====== The data

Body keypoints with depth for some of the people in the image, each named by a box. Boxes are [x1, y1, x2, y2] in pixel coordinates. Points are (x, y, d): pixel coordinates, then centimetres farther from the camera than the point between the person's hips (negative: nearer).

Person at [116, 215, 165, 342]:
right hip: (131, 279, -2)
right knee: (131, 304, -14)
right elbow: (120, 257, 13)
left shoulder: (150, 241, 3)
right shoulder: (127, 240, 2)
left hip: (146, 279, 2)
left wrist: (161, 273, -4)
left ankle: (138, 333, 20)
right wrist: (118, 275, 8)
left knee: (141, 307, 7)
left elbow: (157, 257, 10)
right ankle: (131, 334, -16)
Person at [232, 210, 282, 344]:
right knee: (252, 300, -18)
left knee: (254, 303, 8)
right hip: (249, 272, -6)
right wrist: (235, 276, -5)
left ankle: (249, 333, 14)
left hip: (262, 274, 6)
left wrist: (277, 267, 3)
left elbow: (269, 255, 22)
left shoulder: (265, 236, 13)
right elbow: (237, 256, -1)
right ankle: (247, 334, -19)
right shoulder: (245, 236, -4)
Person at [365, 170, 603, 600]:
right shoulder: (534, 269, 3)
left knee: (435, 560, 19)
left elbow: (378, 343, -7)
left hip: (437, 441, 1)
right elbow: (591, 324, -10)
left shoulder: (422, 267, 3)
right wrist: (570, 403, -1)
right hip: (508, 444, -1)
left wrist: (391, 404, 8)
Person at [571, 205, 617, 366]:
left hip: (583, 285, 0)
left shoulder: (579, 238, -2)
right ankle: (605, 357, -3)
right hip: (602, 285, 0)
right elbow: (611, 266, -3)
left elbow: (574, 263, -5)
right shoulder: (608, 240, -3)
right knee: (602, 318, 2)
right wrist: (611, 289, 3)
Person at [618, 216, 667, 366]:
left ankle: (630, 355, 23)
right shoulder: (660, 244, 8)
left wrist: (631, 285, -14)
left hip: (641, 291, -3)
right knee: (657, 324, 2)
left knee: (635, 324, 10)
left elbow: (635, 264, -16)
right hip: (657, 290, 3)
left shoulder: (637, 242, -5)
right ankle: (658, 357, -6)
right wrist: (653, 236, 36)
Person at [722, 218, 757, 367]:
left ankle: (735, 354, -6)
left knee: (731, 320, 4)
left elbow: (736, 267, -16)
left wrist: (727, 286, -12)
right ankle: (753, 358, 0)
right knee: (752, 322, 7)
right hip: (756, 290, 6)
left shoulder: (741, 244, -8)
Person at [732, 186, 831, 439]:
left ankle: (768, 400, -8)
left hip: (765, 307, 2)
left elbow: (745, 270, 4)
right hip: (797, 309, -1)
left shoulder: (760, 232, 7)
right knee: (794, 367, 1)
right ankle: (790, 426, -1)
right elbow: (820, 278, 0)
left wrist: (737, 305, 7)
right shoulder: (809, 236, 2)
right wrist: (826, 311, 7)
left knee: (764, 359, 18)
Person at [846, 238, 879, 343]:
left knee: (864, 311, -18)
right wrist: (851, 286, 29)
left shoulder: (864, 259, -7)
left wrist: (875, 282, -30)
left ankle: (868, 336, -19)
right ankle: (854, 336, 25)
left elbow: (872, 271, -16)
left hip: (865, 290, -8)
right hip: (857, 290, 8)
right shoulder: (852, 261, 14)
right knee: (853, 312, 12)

============

Lay out the material as a Markdown table with the columns No. and Entry. Start at the line containing "left knee: (435, 560, 19)", include every line through the last line of the material, and give each line a row number while omitting blank lines.

| No. | Entry |
|---|---|
| 1 | left knee: (435, 560, 19) |
| 2 | left elbow: (378, 343, -7) |
| 3 | left hip: (437, 441, 1) |
| 4 | right elbow: (591, 324, -10) |
| 5 | left shoulder: (422, 267, 3) |
| 6 | right wrist: (570, 403, -1) |
| 7 | right hip: (508, 444, -1) |
| 8 | left wrist: (391, 404, 8) |
| 9 | Person at [571, 205, 617, 366]: |
| 10 | left hip: (583, 285, 0) |
| 11 | left shoulder: (579, 238, -2) |
| 12 | right ankle: (605, 357, -3) |
| 13 | right hip: (602, 285, 0) |
| 14 | right elbow: (611, 266, -3) |
| 15 | left elbow: (574, 263, -5) |
| 16 | right shoulder: (608, 240, -3) |
| 17 | right knee: (602, 318, 2) |
| 18 | right wrist: (611, 289, 3) |
| 19 | Person at [618, 216, 667, 366]: |
| 20 | left ankle: (630, 355, 23) |
| 21 | right shoulder: (660, 244, 8) |
| 22 | left wrist: (631, 285, -14) |
| 23 | left hip: (641, 291, -3) |
| 24 | right knee: (657, 324, 2) |
| 25 | left knee: (635, 324, 10) |
| 26 | left elbow: (635, 264, -16) |
| 27 | right hip: (657, 290, 3) |
| 28 | left shoulder: (637, 242, -5) |
| 29 | right ankle: (658, 357, -6) |
| 30 | right wrist: (653, 236, 36) |
| 31 | Person at [722, 218, 757, 367]: |
| 32 | left ankle: (735, 354, -6) |
| 33 | left knee: (731, 320, 4) |
| 34 | left elbow: (736, 267, -16) |
| 35 | left wrist: (727, 286, -12) |
| 36 | right ankle: (753, 358, 0) |
| 37 | right knee: (752, 322, 7) |
| 38 | right hip: (756, 290, 6) |
| 39 | left shoulder: (741, 244, -8) |
| 40 | Person at [732, 186, 831, 439]: |
| 41 | left ankle: (768, 400, -8) |
| 42 | left hip: (765, 307, 2) |
| 43 | left elbow: (745, 270, 4) |
| 44 | right hip: (797, 309, -1) |
| 45 | left shoulder: (760, 232, 7) |
| 46 | right knee: (794, 367, 1) |
| 47 | right ankle: (790, 426, -1) |
| 48 | right elbow: (820, 278, 0) |
| 49 | left wrist: (737, 305, 7) |
| 50 | right shoulder: (809, 236, 2) |
| 51 | right wrist: (826, 311, 7) |
| 52 | left knee: (764, 359, 18) |
| 53 | Person at [846, 238, 879, 343]: |
| 54 | left knee: (864, 311, -18) |
| 55 | right wrist: (851, 286, 29) |
| 56 | left shoulder: (864, 259, -7) |
| 57 | left wrist: (875, 282, -30) |
| 58 | left ankle: (868, 336, -19) |
| 59 | right ankle: (854, 336, 25) |
| 60 | left elbow: (872, 271, -16) |
| 61 | left hip: (865, 290, -8) |
| 62 | right hip: (857, 290, 8) |
| 63 | right shoulder: (852, 261, 14) |
| 64 | right knee: (853, 312, 12) |